→ Directions for this task: An exact copy of the records below is needed, with every picture left out.
** Opening Record extracts block **
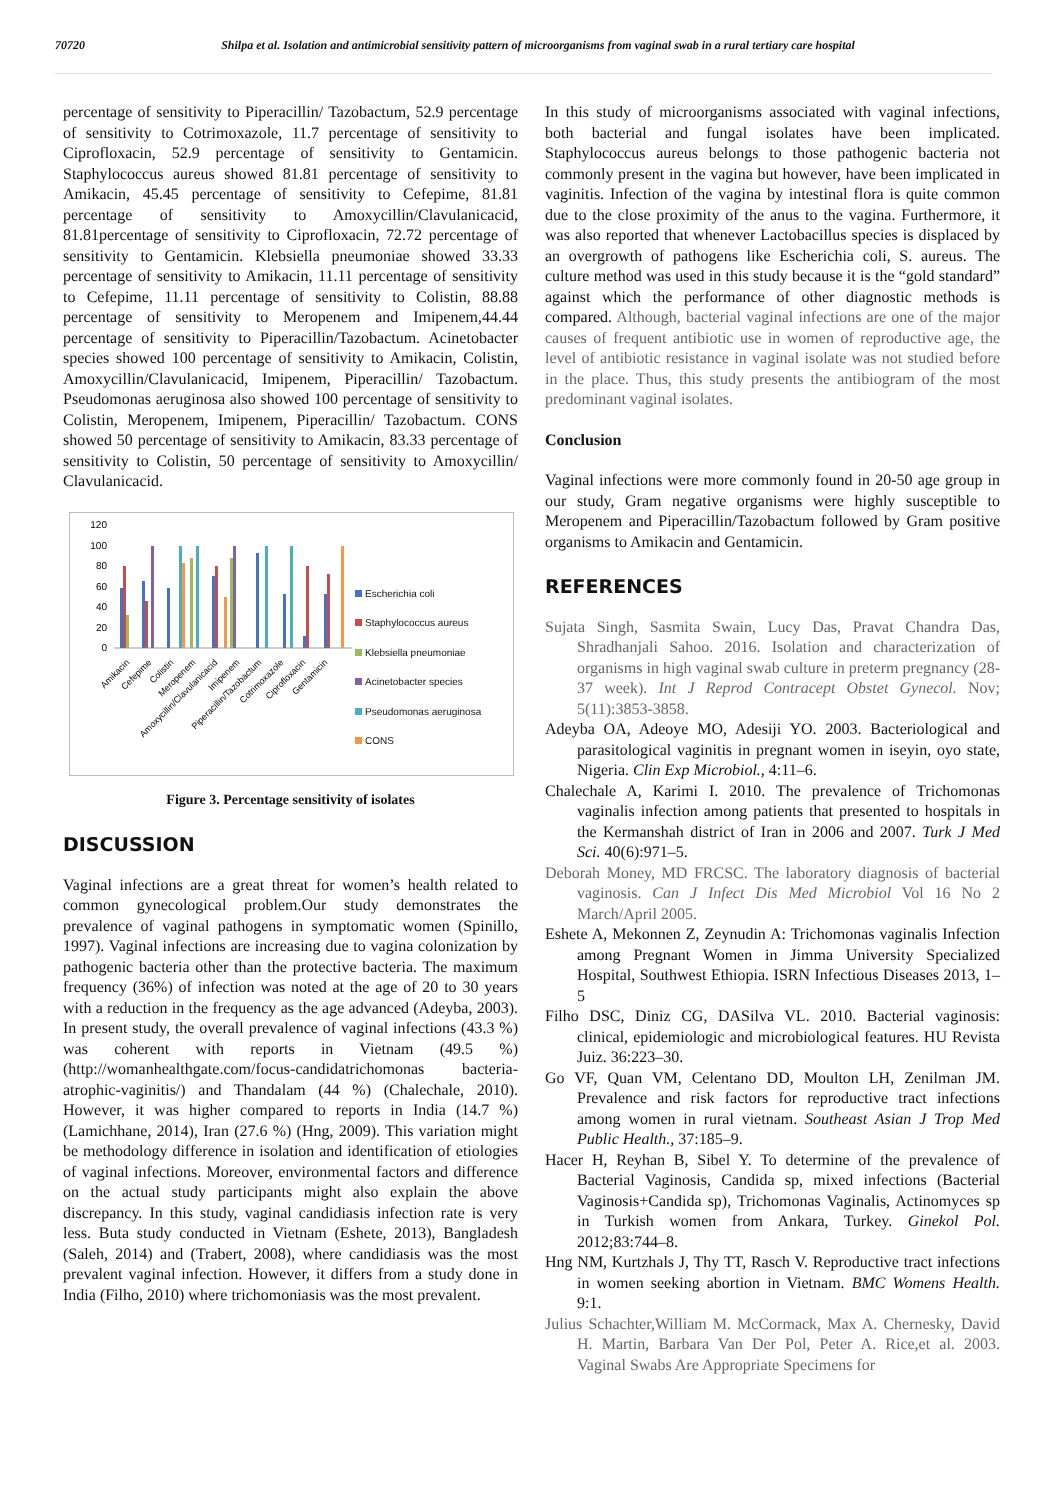70720 Shilpa et al. Isolation and antimicrobial sensitivity pattern of microorganisms from vaginal swab in a rural tertiary care hospital
percentage of sensitivity to Piperacillin/ Tazobactum, 52.9 percentage of sensitivity to Cotrimoxazole, 11.7 percentage of sensitivity to Ciprofloxacin, 52.9 percentage of sensitivity to Gentamicin. Staphylococcus aureus showed 81.81 percentage of sensitivity to Amikacin, 45.45 percentage of sensitivity to Cefepime, 81.81 percentage of sensitivity to Amoxycillin/Clavulanicacid, 81.81percentage of sensitivity to Ciprofloxacin, 72.72 percentage of sensitivity to Gentamicin. Klebsiella pneumoniae showed 33.33 percentage of sensitivity to Amikacin, 11.11 percentage of sensitivity to Cefepime, 11.11 percentage of sensitivity to Colistin, 88.88 percentage of sensitivity to Meropenem and Imipenem,44.44 percentage of sensitivity to Piperacillin/Tazobactum. Acinetobacter species showed 100 percentage of sensitivity to Amikacin, Colistin, Amoxycillin/Clavulanicacid, Imipenem, Piperacillin/ Tazobactum. Pseudomonas aeruginosa also showed 100 percentage of sensitivity to Colistin, Meropenem, Imipenem, Piperacillin/ Tazobactum. CONS showed 50 percentage of sensitivity to Amikacin, 83.33 percentage of sensitivity to Colistin, 50 percentage of sensitivity to Amoxycillin/ Clavulanicacid.
120
100
80
60
40
20
0
Amikacin
Cefepime
Colistin
Meropenem
Amoxycillin/Clavulanicacid
Imipenem
Piperacillin/Tazobactum
Cotrimoxazole
Ciprofloxacin
Gentamicin
Escherichia coli
Staphylococcus aureus
Klebsiella pneumoniae
Acinetobacter species
Pseudomonas aeruginosa
CONS
Figure 3. Percentage sensitivity of isolates
DISCUSSION
Vaginal infections are a great threat for women’s health related to common gynecological problem.Our study demonstrates the prevalence of vaginal pathogens in symptomatic women (Spinillo, 1997). Vaginal infections are increasing due to vagina colonization by pathogenic bacteria other than the protective bacteria. The maximum frequency (36%) of infection was noted at the age of 20 to 30 years with a reduction in the frequency as the age advanced (Adeyba, 2003). In present study, the overall prevalence of vaginal infections (43.3 %) was coherent with reports in Vietnam (49.5 %) (http://womanhealthgate.com/focus-candidatrichomonas bacteria-atrophic-vaginitis/) and Thandalam (44 %) (Chalechale, 2010). However, it was higher compared to reports in India (14.7 %) (Lamichhane, 2014), Iran (27.6 %) (Hng, 2009). This variation might be methodology difference in isolation and identification of etiologies of vaginal infections. Moreover, environmental factors and difference on the actual study participants might also explain the above discrepancy. In this study, vaginal candidiasis infection rate is very less. Buta study conducted in Vietnam (Eshete, 2013), Bangladesh (Saleh, 2014) and (Trabert, 2008), where candidiasis was the most prevalent vaginal infection. However, it differs from a study done in India (Filho, 2010) where trichomoniasis was the most prevalent.
In this study of microorganisms associated with vaginal infections, both bacterial and fungal isolates have been implicated. Staphylococcus aureus belongs to those pathogenic bacteria not commonly present in the vagina but however, have been implicated in vaginitis. Infection of the vagina by intestinal flora is quite common due to the close proximity of the anus to the vagina. Furthermore, it was also reported that whenever Lactobacillus species is displaced by an overgrowth of pathogens like Escherichia coli, S. aureus. The culture method was used in this study because it is the “gold standard” against which the performance of other diagnostic methods is compared. Although, bacterial vaginal infections are one of the major causes of frequent antibiotic use in women of reproductive age, the level of antibiotic resistance in vaginal isolate was not studied before in the place. Thus, this study presents the antibiogram of the most predominant vaginal isolates.
Conclusion
Vaginal infections were more commonly found in 20-50 age group in our study, Gram negative organisms were highly susceptible to Meropenem and Piperacillin/Tazobactum followed by Gram positive organisms to Amikacin and Gentamicin.
REFERENCES
Sujata Singh, Sasmita Swain, Lucy Das, Pravat Chandra Das, Shradhanjali Sahoo. 2016. Isolation and characterization of organisms in high vaginal swab culture in preterm pregnancy (28-37 week). Int J Reprod Contracept Obstet Gynecol. Nov; 5(11):3853-3858.
Adeyba OA, Adeoye MO, Adesiji YO. 2003. Bacteriological and parasitological vaginitis in pregnant women in iseyin, oyo state, Nigeria. Clin Exp Microbiol., 4:11–6.
Chalechale A, Karimi I. 2010. The prevalence of Trichomonas vaginalis infection among patients that presented to hospitals in the Kermanshah district of Iran in 2006 and 2007. Turk J Med Sci. 40(6):971–5.
Deborah Money, MD FRCSC. The laboratory diagnosis of bacterial vaginosis. Can J Infect Dis Med Microbiol Vol 16 No 2 March/April 2005.
Eshete A, Mekonnen Z, Zeynudin A: Trichomonas vaginalis Infection among Pregnant Women in Jimma University Specialized Hospital, Southwest Ethiopia. ISRN Infectious Diseases 2013, 1–5
Filho DSC, Diniz CG, DASilva VL. 2010. Bacterial vaginosis: clinical, epidemiologic and microbiological features. HU Revista Juiz. 36:223–30.
Go VF, Quan VM, Celentano DD, Moulton LH, Zenilman JM. Prevalence and risk factors for reproductive tract infections among women in rural vietnam. Southeast Asian J Trop Med Public Health., 37:185–9.
Hacer H, Reyhan B, Sibel Y. To determine of the prevalence of Bacterial Vaginosis, Candida sp, mixed infections (Bacterial Vaginosis+Candida sp), Trichomonas Vaginalis, Actinomyces sp in Turkish women from Ankara, Turkey. Ginekol Pol. 2012;83:744–8.
Hng NM, Kurtzhals J, Thy TT, Rasch V. Reproductive tract infections in women seeking abortion in Vietnam. BMC Womens Health. 9:1.
Julius Schachter,William M. McCormack, Max A. Chernesky, David H. Martin, Barbara Van Der Pol, Peter A. Rice,et al. 2003. Vaginal Swabs Are Appropriate Specimens for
** Closing Record extracts block **
→ Written answer:
70720 Shilpa et al. Isolation and antimicrobial sensitivity pattern of microorganisms from vaginal swab in a rural tertiary care hospital
percentage of sensitivity to Piperacillin/ Tazobactum, 52.9 percentage of sensitivity to Cotrimoxazole, 11.7 percentage of sensitivity to Ciprofloxacin, 52.9 percentage of sensitivity to Gentamicin. Staphylococcus aureus showed 81.81 percentage of sensitivity to Amikacin, 45.45 percentage of sensitivity to Cefepime, 81.81 percentage of sensitivity to Amoxycillin/Clavulanicacid, 81.81percentage of sensitivity to Ciprofloxacin, 72.72 percentage of sensitivity to Gentamicin. Klebsiella pneumoniae showed 33.33 percentage of sensitivity to Amikacin, 11.11 percentage of sensitivity to Cefepime, 11.11 percentage of sensitivity to Colistin, 88.88 percentage of sensitivity to Meropenem and Imipenem,44.44 percentage of sensitivity to Piperacillin/Tazobactum. Acinetobacter species showed 100 percentage of sensitivity to Amikacin, Colistin, Amoxycillin/Clavulanicacid, Imipenem, Piperacillin/ Tazobactum. Pseudomonas aeruginosa also showed 100 percentage of sensitivity to Colistin, Meropenem, Imipenem, Piperacillin/ Tazobactum. CONS showed 50 percentage of sensitivity to Amikacin, 83.33 percentage of sensitivity to Colistin, 50 percentage of sensitivity to Amoxycillin/ Clavulanicacid.
120
100
80
60
40
20
0
Amikacin
Cefepime
Colistin
Meropenem
Amoxycillin/Clavulanicacid
Imipenem
Piperacillin/Tazobactum
Cotrimoxazole
Ciprofloxacin
Gentamicin
Escherichia coli
Staphylococcus aureus
Klebsiella pneumoniae
Acinetobacter species
Pseudomonas aeruginosa
CONS
Figure 3. Percentage sensitivity of isolates
DISCUSSION
Vaginal infections are a great threat for women’s health related to common gynecological problem.Our study demonstrates the prevalence of vaginal pathogens in symptomatic women (Spinillo, 1997). Vaginal infections are increasing due to vagina colonization by pathogenic bacteria other than the protective bacteria. The maximum frequency (36%) of infection was noted at the age of 20 to 30 years with a reduction in the frequency as the age advanced (Adeyba, 2003). In present study, the overall prevalence of vaginal infections (43.3 %) was coherent with reports in Vietnam (49.5 %) (http://womanhealthgate.com/focus-candidatrichomonas bacteria-atrophic-vaginitis/) and Thandalam (44 %) (Chalechale, 2010). However, it was higher compared to reports in India (14.7 %) (Lamichhane, 2014), Iran (27.6 %) (Hng, 2009). This variation might be methodology difference in isolation and identification of etiologies of vaginal infections. Moreover, environmental factors and difference on the actual study participants might also explain the above discrepancy. In this study, vaginal candidiasis infection rate is very less. Buta study conducted in Vietnam (Eshete, 2013), Bangladesh (Saleh, 2014) and (Trabert, 2008), where candidiasis was the most prevalent vaginal infection. However, it differs from a study done in India (Filho, 2010) where trichomoniasis was the most prevalent.
In this study of microorganisms associated with vaginal infections, both bacterial and fungal isolates have been implicated. Staphylococcus aureus belongs to those pathogenic bacteria not commonly present in the vagina but however, have been implicated in vaginitis. Infection of the vagina by intestinal flora is quite common due to the close proximity of the anus to the vagina. Furthermore, it was also reported that whenever Lactobacillus species is displaced by an overgrowth of pathogens like Escherichia coli, S. aureus. The culture method was used in this study because it is the “gold standard” against which the performance of other diagnostic methods is compared. Although, bacterial vaginal infections are one of the major causes of frequent antibiotic use in women of reproductive age, the level of antibiotic resistance in vaginal isolate was not studied before in the place. Thus, this study presents the antibiogram of the most predominant vaginal isolates.
Conclusion
Vaginal infections were more commonly found in 20-50 age group in our study, Gram negative organisms were highly susceptible to Meropenem and Piperacillin/Tazobactum followed by Gram positive organisms to Amikacin and Gentamicin.
REFERENCES
Sujata Singh, Sasmita Swain, Lucy Das, Pravat Chandra Das, Shradhanjali Sahoo. 2016. Isolation and characterization of organisms in high vaginal swab culture in preterm pregnancy (28-37 week). Int J Reprod Contracept Obstet Gynecol. Nov; 5(11):3853-3858.
Adeyba OA, Adeoye MO, Adesiji YO. 2003. Bacteriological and parasitological vaginitis in pregnant women in iseyin, oyo state, Nigeria. Clin Exp Microbiol., 4:11–6.
Chalechale A, Karimi I. 2010. The prevalence of Trichomonas vaginalis infection among patients that presented to hospitals in the Kermanshah district of Iran in 2006 and 2007. Turk J Med Sci. 40(6):971–5.
Deborah Money, MD FRCSC. The laboratory diagnosis of bacterial vaginosis. Can J Infect Dis Med Microbiol Vol 16 No 2 March/April 2005.
Eshete A, Mekonnen Z, Zeynudin A: Trichomonas vaginalis Infection among Pregnant Women in Jimma University Specialized Hospital, Southwest Ethiopia. ISRN Infectious Diseases 2013, 1–5
Filho DSC, Diniz CG, DASilva VL. 2010. Bacterial vaginosis: clinical, epidemiologic and microbiological features. HU Revista Juiz. 36:223–30.
Go VF, Quan VM, Celentano DD, Moulton LH, Zenilman JM. Prevalence and risk factors for reproductive tract infections among women in rural vietnam. Southeast Asian J Trop Med Public Health., 37:185–9.
Hacer H, Reyhan B, Sibel Y. To determine of the prevalence of Bacterial Vaginosis, Candida sp, mixed infections (Bacterial Vaginosis+Candida sp), Trichomonas Vaginalis, Actinomyces sp in Turkish women from Ankara, Turkey. Ginekol Pol. 2012;83:744–8.
Hng NM, Kurtzhals J, Thy TT, Rasch V. Reproductive tract infections in women seeking abortion in Vietnam. BMC Womens Health. 9:1.
Julius Schachter,William M. McCormack, Max A. Chernesky, David H. Martin, Barbara Van Der Pol, Peter A. Rice,et al. 2003. Vaginal Swabs Are Appropriate Specimens for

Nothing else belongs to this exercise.